First, the MySQL support in PHP doesn't work out of the box. Instead you have to follow these instructions to install the MySQL Connector/J support in Resins lib directory. Then you set up a WEB-INF/web.xml file to set up a couple connections.
The second issue is that, to make clean URL's, Drupal uses Apache's mod_rewrite engine. But it's unique to Apache, and of course Resin doesn't support mod_rewrite. So the URL's are a bit ugly. Actually I think this is a failing of the Drupal implementation, since they should produce clean URL's out of the box rather than rely on a strange thing like mod_rewrite.
This is an interesting trick ... but does it add anything important?

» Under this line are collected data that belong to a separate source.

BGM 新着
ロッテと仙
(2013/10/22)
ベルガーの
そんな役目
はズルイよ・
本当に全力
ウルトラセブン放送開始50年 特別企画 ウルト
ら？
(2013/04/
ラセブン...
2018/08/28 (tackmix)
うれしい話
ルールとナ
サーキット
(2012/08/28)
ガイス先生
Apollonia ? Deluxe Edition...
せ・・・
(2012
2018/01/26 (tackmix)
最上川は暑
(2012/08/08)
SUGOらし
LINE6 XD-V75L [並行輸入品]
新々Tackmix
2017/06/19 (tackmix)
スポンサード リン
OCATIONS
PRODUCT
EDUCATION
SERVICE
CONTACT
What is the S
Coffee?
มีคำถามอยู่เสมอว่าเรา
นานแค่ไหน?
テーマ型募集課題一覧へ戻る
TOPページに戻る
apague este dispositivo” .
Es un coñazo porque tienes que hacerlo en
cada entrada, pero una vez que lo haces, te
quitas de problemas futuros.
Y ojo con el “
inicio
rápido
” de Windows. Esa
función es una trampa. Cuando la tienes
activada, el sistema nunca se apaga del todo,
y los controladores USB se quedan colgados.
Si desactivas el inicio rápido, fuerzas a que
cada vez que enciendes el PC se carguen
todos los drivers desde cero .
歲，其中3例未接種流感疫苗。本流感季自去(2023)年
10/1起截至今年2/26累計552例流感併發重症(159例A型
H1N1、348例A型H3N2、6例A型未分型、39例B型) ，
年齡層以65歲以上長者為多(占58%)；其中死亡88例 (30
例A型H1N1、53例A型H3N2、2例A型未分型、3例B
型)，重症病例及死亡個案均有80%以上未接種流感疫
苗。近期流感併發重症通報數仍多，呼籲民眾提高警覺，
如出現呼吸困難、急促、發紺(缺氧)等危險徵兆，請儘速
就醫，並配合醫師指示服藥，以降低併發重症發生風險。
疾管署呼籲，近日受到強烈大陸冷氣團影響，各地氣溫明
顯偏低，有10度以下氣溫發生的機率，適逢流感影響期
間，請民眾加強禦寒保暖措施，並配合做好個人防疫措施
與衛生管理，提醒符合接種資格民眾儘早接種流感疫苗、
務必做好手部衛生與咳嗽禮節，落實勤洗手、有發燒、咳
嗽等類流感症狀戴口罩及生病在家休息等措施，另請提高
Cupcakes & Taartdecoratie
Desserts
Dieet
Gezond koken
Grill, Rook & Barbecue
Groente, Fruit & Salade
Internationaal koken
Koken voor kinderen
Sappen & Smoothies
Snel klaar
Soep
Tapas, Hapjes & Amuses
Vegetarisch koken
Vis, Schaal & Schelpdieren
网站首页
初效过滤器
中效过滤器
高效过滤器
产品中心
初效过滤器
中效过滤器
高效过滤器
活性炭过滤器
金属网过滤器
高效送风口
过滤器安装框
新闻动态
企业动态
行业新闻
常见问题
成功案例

I guess one consideration is whether this is a better way to run PHP than the interpreter from php.net? That remains to be seen, and I certainly haven't tested this deeply. It's certainly possible this will be better, since we (Sun) have spent a lot of man-years optimizing the Java VM, and Resin turns PHP scripts into class files. This means that Resin, running PHP, ought to take advantage of that optimization we've done. But the various PHP accelerators can make a similar performance enhancement claim. The flip side to this is, apparently, Caucho's PHP implementation is incomplete.

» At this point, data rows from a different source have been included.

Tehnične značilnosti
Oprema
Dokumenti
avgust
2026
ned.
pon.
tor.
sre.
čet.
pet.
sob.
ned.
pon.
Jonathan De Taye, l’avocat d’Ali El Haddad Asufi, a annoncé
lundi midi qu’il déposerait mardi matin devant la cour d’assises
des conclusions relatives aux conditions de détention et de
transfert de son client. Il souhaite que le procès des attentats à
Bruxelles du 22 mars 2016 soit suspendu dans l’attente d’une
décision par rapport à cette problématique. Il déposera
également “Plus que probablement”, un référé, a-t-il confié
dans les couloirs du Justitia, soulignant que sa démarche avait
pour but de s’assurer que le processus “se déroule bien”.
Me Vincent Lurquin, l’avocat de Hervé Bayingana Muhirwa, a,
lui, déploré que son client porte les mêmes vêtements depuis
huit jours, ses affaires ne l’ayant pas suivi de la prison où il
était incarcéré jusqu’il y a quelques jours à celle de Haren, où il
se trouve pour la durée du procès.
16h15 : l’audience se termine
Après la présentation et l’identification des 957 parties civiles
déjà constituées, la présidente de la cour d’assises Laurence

The big consideration I see is architectural freedom on the part of web application developers.
The one criticism I have of Drupal is its implementation is more than a little screwy. The drupal community is really proud of their "clean architecture", so I know I'm risking treading on the toes of those people. In my opinion they have serious architectural issues.
Application architecture tends to work better when your core "business logic" is a series of modules with clean interfaces, and your user interface makes calls to those clean interfaces. In the case of Drupal it would be really clean if, e.g., there were a "user" object that had functional methods for operating on the user object, similarly the node object and so on. Instead in Drupal you have the "user" or "node" modules and there's a bunch of functions you call that aren't cleanly defined functional methods. There are a number of fairly cleanly defined "hook" methods, but the style is akin to what you'd do in a large C program to stay sane. In other words it's a coding convention.
What's been in my mind for awhile is the potential win that could come from refactoring Drupal's code ... the refactoring would have a core object model written as Java classes, and the PHP part would be a thin presentation layer.
In any case that's what I suggest as the potential big win of using a PHP implementation written in Java.
If you think about it -- the core business logic in a large application probably has a slow rate of change, while the user interface has a rapid rate of change. This distinction really plays to the strengths of both languages. The presentation layer of a web app could be in PHP, allowing for rapid rework etc. The core logic could be in Java, drawing on the rich range of libraries, persistence engines, scalability and so forth that comes along with the Java ecosystem.
Of course the java-php-bridge offers similar potential. Its advantage is it executes the real PHP interpreter, with a hook that allows it to call Java classes. Again, this posting is not a deep analysis.